Die Traumdeutung Daniels hat bei Nebukadnezar einen gewaltigen Schrecken ausgelöst. Es ist daher verständlich, dass er alles in seiner Macht Liegende versucht, um sein eigenes Reich zu festigen und zu einigen. Wie könnte dies besser gelingen als durch einen grossen Staatsakt, bei dem er sämtliche Untertanen zur Anbetung eines einzigen Gottes verpflichtet? Nebukadnezar lässt ein von Gold überzogenes Standbild anfertigen, dessen Höhe etwa 30 Meter und dessen Breite ca. 3 Meter beträgt. In Anbetracht der schlanken Masse dürfte es sich um einen Obelisken gehandelt haben. Zur Einweihung dieses staatlichen und religiösen Einheitssymbols lädt er sämtliche Provinzgouverneure und Statthalter sowie die Vertreter der Justiz und der Verwaltung ein. Die Einheit des Grossreiches ist eine vorrangige Aufgabe. Die Vertreter der einzelnen Regionen des Reiches sollen daher auf die Anbetung des Standbildes verpflichtet werden. 

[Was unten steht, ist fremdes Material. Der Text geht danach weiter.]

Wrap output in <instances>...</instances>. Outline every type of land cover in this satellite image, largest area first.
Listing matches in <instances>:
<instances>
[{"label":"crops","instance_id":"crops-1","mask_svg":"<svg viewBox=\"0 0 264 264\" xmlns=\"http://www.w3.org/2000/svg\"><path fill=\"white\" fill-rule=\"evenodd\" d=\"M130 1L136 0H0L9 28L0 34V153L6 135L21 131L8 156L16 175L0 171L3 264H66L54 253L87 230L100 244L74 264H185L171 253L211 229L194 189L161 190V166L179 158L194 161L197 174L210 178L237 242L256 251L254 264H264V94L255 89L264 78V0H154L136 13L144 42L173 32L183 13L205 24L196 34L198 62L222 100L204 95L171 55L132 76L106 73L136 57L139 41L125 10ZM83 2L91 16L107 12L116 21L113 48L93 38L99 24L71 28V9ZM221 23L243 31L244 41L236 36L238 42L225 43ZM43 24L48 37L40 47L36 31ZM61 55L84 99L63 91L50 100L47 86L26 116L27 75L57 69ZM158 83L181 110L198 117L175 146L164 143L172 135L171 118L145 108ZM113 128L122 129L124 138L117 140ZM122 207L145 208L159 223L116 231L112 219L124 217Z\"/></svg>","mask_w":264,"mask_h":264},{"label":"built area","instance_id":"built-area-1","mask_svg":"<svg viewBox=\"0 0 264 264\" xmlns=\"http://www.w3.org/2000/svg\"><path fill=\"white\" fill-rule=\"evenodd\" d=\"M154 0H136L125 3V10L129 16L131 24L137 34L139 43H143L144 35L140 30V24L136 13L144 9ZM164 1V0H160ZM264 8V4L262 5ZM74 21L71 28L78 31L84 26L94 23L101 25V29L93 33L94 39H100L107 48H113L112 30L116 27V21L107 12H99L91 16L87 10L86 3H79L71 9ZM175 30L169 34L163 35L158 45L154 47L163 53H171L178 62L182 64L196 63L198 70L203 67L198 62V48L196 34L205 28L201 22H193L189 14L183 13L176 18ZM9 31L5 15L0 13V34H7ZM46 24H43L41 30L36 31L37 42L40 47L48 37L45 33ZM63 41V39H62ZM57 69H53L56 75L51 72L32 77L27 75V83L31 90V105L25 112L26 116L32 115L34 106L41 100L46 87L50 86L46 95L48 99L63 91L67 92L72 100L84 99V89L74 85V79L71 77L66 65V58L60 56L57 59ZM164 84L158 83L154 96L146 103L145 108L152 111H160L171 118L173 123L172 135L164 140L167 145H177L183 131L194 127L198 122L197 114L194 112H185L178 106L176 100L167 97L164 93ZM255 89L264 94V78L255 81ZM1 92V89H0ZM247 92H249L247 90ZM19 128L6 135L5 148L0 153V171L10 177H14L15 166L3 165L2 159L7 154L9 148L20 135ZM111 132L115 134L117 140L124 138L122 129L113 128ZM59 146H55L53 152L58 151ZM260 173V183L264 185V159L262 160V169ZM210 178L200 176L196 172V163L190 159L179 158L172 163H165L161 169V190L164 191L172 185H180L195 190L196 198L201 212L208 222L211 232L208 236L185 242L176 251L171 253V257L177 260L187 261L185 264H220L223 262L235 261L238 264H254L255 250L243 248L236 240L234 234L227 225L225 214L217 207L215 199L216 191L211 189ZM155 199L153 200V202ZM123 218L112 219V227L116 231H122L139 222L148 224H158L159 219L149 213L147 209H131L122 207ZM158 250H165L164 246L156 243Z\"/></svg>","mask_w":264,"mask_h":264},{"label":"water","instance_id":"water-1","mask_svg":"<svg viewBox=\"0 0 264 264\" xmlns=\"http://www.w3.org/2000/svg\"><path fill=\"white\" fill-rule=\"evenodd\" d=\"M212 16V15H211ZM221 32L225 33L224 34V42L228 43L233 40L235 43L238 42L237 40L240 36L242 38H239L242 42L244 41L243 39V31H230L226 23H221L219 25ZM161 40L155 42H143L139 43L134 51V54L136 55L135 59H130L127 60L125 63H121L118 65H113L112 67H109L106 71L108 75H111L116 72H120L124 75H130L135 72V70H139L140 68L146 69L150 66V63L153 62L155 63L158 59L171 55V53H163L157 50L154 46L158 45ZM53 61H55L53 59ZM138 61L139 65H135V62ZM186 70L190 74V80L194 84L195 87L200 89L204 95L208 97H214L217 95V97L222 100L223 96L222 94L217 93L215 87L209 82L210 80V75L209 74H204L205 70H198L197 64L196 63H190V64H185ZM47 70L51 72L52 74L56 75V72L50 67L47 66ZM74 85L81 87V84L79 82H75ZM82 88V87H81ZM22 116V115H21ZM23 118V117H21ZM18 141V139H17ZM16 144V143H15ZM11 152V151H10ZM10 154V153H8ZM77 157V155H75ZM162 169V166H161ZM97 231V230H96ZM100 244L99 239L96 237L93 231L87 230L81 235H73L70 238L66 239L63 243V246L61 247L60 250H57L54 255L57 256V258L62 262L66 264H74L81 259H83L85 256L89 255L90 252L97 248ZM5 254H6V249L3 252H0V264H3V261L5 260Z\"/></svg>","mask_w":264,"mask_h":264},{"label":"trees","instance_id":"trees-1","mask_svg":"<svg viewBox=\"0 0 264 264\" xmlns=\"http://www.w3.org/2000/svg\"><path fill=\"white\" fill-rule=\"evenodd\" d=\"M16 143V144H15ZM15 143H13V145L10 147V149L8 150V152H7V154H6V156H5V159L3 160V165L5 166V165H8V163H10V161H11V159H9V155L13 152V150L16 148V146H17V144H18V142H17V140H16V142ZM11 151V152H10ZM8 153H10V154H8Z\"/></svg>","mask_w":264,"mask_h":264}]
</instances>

Nun sind zur Staatsfeier auch die drei Freunde Daniels in ihrer Funktion als Bezirksstatthalter eingeladen. Als Juden sehen sie sich dem ersten Gebot verpflichtet. Deshalb weigern sie sich, das Götzenbild anzubeten. Nebukadnezar kommt dies zu Ohren: «Nun sind da die jüdischen Männer […] Die verachten dein Gebot und ehren deinen Gott nicht und beten das goldene Bild nicht an, das du hast aufrichten lassen» (3,12). 

Was sich hier abspielt, ist im Grunde lächerlich. Was sind schon drei Männer unter Tausenden, ja vielleicht sogar Millionen von Menschen, die den Staatsgott anbeten? Das Weltreich des Nebukadnezar steht für den antichristlichen Staat. Er verübt Totalität. Er verlangt totale Unterwerfung. Wer sich nicht fügt, muss weichen, wird ausgegrenzt, diffamiert, verfolgt oder gar getötet. Uns begegnen hier die Wesensmerkmale einer Diktatur. Die Geschichte ist voll davon.  

Wir leben heute in einer Demokratie. Es herrschen Meinungsfreiheit, Toleranz und Freiheit. Dabei meint die Freiheit immer die Freiheit des Andersdenkenden. Dennoch: auch in unserer freiheitlichen Gesellschaft stossen wir an Grenzen. Es gibt so etwas wie einen Meinungsmainstream, dem man sich nur schwer entziehen kann. Wer sich diesem Mainstream widersetzt und nicht alles gut findet, was die Masse bzw. die gesellschaftlichen Meinungsmacher gut finden, erfährt sehr rasch Ausgrenzung und Diffamierung. Dies zeigt sich leider auch in vielen Kirchen und Gemeinden. Es gibt so etwas wie eine politische Korrektheit dessen, was man sagen, schreiben und denken darf und was nicht. Beispiele dafür finden sich in der kirchlichen und akademischen Welt genügend. Es ist ein Unrecht, wenn etwa der Kirchentag den «Evangeliumsdienst für Israel» auf dem Markt der Möglichkeiten nicht zulässt. Genauso ist es Unrecht, wenn Gruppen wie «Wüstenstrom», die für einen alternativen Umgang mit homosexuell empfindenden Menschen plädieren, keinen Raum auf dem grössten deutschen Protestantentreffen bekommen. 

Wir erleben zur Zeit eine aufgewühlte Situation, was den Umgang mit Muslimen betrifft. Wer wagt es zu sagen, dass die Unterschiede zwischen Islam und Christentum unüberbrückbar sind? Wer wagt es zu sagen, dass Christentum und Islam sich niemals verbrüdern können? Wer wagt es, dem Trend zur Vereinheitlichung zu widersprechen? 

Wie kann man der Anpassung widerstehen? Die drei Freunde Daniels gehorchen in dieser Situation Gott mehr als Menschen. Wo die Freiheit des Evangeliums, des Glaubens auf dem Spiel steht und bedroht ist, gilt diese Maxime. Christen sind ihrem Staat gegenüber loyal, solange sie ihren Glauben frei äussern dürfen. Wo ihnen dies verwehrt wird, besteht für sie eine höhere Loyalität, der sie gehorchen müssen.